Chart analysis data:
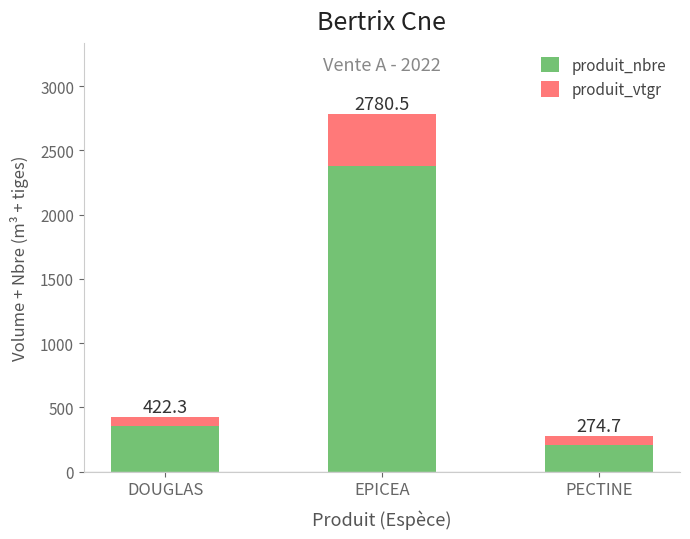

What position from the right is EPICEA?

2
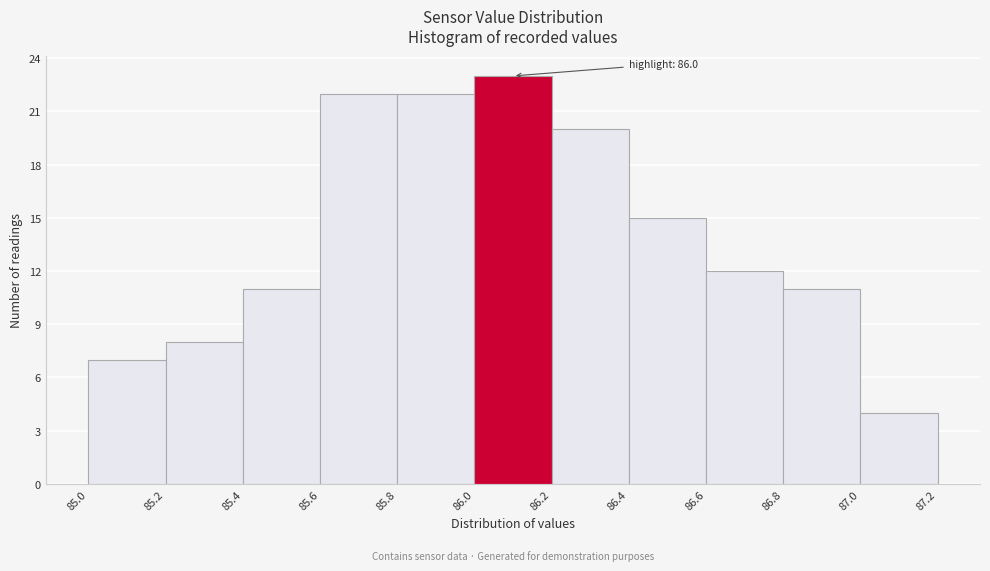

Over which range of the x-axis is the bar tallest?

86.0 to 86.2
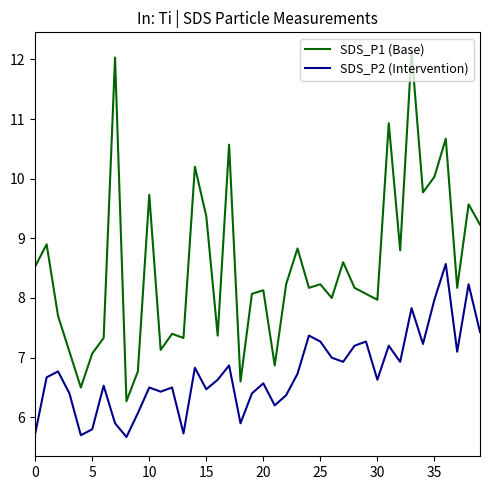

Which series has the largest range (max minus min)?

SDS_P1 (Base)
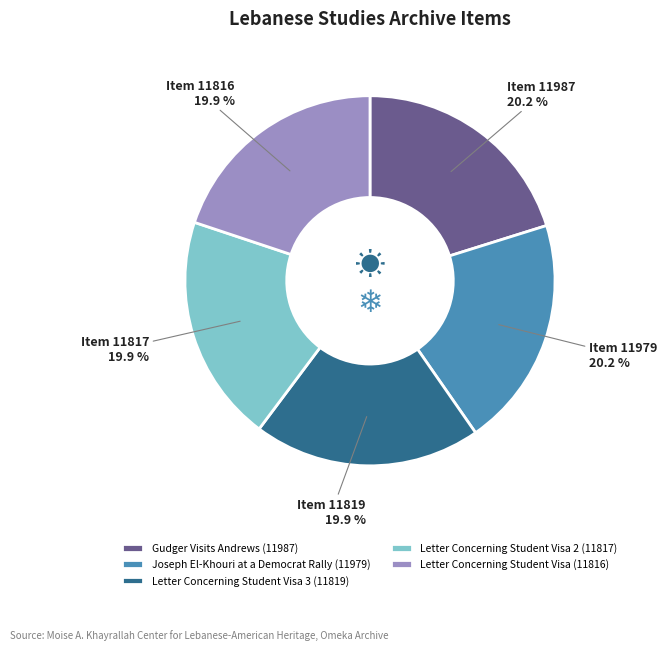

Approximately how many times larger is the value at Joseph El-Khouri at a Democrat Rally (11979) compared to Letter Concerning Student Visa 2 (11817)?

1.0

REQUIREMENT :: Duplicate the material above word for word, omitting the pictures.

EXERCISE ANSWER ::
What position from the right is EPICEA?

2

Over which range of the x-axis is the bar tallest?

86.0 to 86.2

Which series has the largest range (max minus min)?

SDS_P1 (Base)

Approximately how many times larger is the value at Joseph El-Khouri at a Democrat Rally (11979) compared to Letter Concerning Student Visa 2 (11817)?

1.0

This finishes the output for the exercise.